Escape From MIA

May 19th, 2017

4000 Square Feet of Deplorable Joy

I wrote up a blog entry about the appointment of the latest special prosecutor, but I decided to delete it. I hate getting caught up in politics, so I’m always glad when I fail to write about it.

You’re probably wondering whether I mean the special prosecutor who investigated Hillary Clinton’s dissemination of classified material, or the one who investigated her destruction of the hard drives that contained a lot of the evidence. Or maybe you think I’m talking about the one who investigated Susan Rice over her role in illegally “unmasking” individuals involved in the Trump campaign. Or possibly you think I mean the one who held Barack Obama accountable after his 2008 campaign was funded largely by overseas donations. No, I mean the one who is investigating the nonexistent collusion between the Trump campaign and the Russians. In other words, the only one of those special prosecutors who actually exists.

I’m over it. I think you can tell. It doesn’t bother me at all.

Today I’m looking at properties again. I made an offer on a place I liked, and the owners refused to counter, based on their conviction that if you pay twice what a property is worth, the person who buys it from you should do the same, as a matter of courtesy. Then I found another place I liked. Before I could get up there to see it, somebody else made an offer, so now the deal is pending. Now I’m on my third house.

I found one halfway between Gainesville and Ocala. It has pros and cons. The biggest cons are the distance to the nearest big hardware chain (20 minutes) and the distance to the nearest drugstore (15 minutes). The biggest pro is a 2400-square-foot garage.

That figure is not a typo. People in northern Florida love big outbuildings. Whoever built this place decided he had to have three garage doors on one side, one door on the other, and a 608-square-foot apartment upstairs. The place has plumbing and electricity, and there is even a central AC unit. It’s hard to believe, but from looking at the photos, the AC may be intended to cool the whole building, not just the garage. It must cost a hundred dollars a day to run.

The apartment isn’t finished. It’s just studs and one of those rubber bathtub matt things. But most of the work is done.

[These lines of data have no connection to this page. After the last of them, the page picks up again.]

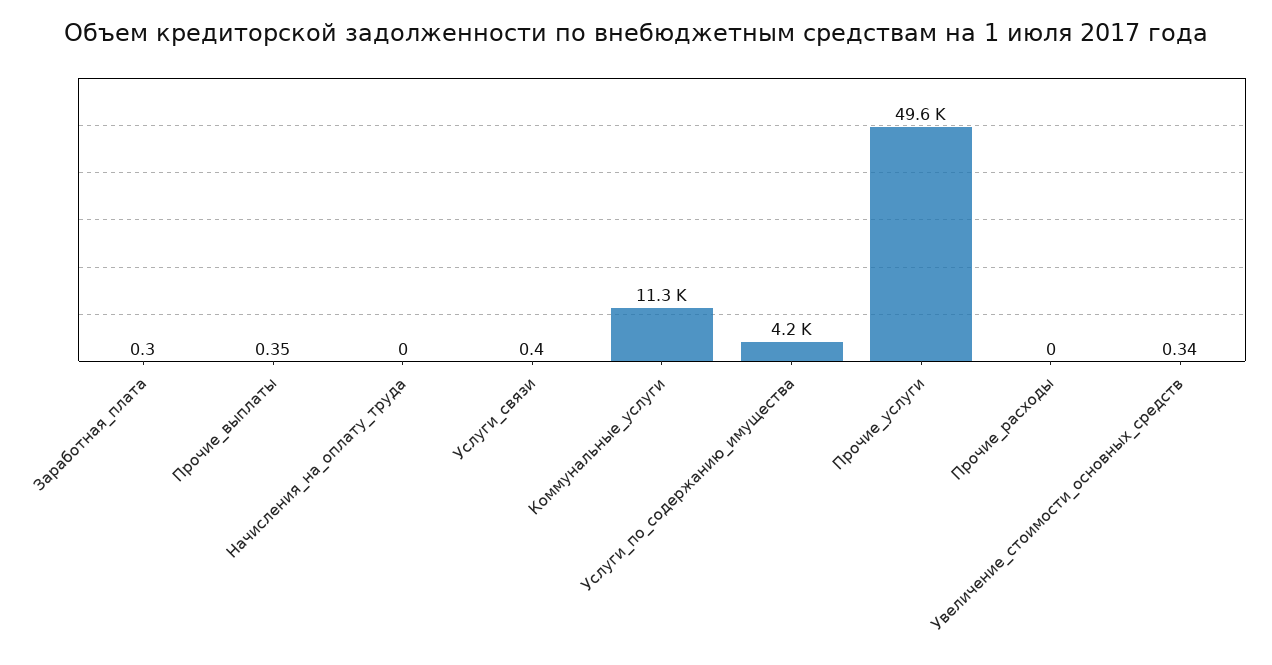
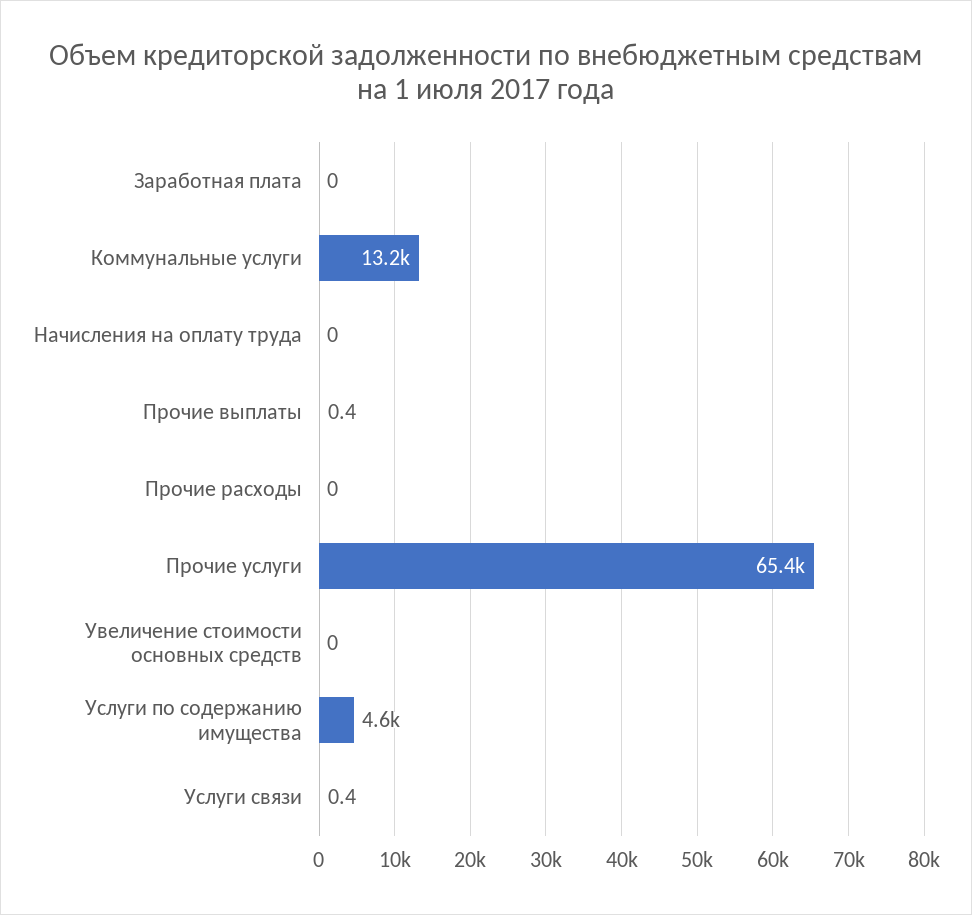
  {
-   "Заработная_плата": 0.3,
+   "Заработная_плата": 0,
    "Прочие_выплаты": 0.35,
    "Начисления_на_оплату_труда": 0,
    "Услуги_связи": 0.4,
-   "Коммунальные_услуги": 11300,
+   "Коммунальные_услуги": 13200,
-   "Услуги_по_содержанию_имущества": 4200,
+   "Услуги_по_содержанию_имущества": 4600,
-   "Прочие_услуги": 49600,
+   "Прочие_услуги": 65400,
    "Прочие_расходы": 0,
-   "Увеличение_стоимости_основных_средств": 0.34
+   "Увеличение_стоимости_основных_средств": 0
  }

Unfortunately, I don’t have a photo of the first story. It must be something to see. I would rollerblade in there. I would buy rollerblades and learn how to use them just so I could say I did that in my shop. If we get this place, I will have about 3900 square feet of shop space. NASA would be jealous.

I love that area. The fence around the house has a sign that says, “I VOTE PRO-LIFE,” hanging on it. Like 40% of the restaurants in the nearest town are barbecues. I feel like I’d be moving home.

The house has been on the market forever. Now that I’m interested, I’m sure someone will buy it this weekend.

I will keep plugging away. I am leaving Miami even if I have to pull a Snake Plissken.

6 Responses to “Escape From MIA”

  1. Cliff Says:

    First, good luck on the new house!

    Second, that apartment might be the greatest thing evah! If your dad ever needs part/full time help then having a place for someone to stay that is NOT in your house will be great.

    It could also be great for, I dunno, finding a nice retired master mechanic who wants to live cheaply and tinker around.


  2. Steve H. Says:

    I have two friends who will be at each other’s throats over it.

    It turns out the garage is set up for two apartments, not one. That means I could have an air-conditioned metal shop on the ground floor and put my wood tools in the non-air-conditioned main area.

  3. Cliff Says:

    When something is that awesome *and* affordable, does it make you suspicious?


  4. Steve H. Says:

    I’m not too suspicious. In Miami, this house would cost thirty million dollars, if it could be had at all, which it can’t, but in Marion County, people are used to a much higher standard of living, at least when it comes to housing. The location makes a huge difference. Down here, you overpay for a badly built house, and then you REALLY overpay for the land under it. Up there, most of the cost is the house. It’s almost like you get the land for nothing.

    This house is in Marion County, and on top of that, it’s not in a super-expensive area of the county. The lot next door is the same size (10 acres), and I believe it went for $65,000 a few years back.

    A few blocks from me, someone is asking over a million for one third of an acre of vacant land. With that, you get no house, terrible traffic, rude people, and no culture. And most people around you will be speaking Spanish.

  5. Aaron's cc: Says:

    Pick up a prescription from a chain sto’? That’s insane, you’re stupid.

    My pharmacist has been delivering for years.

  6. Steve H. Says:

    My dad’s prescriptions come by mail, but they screw up a great deal. Also, you can’t rely on the mail for things like shampoo, Q-Tips, OTC medications, and so on. Not unless you always know what you’ll need days in advance. When you wake up with heartburn, you don’t want to wait for Amazon Prime.

    Aside from that, CVS is my favorite restaurant. I’m going to miss instant access to cheddar Chex Mix.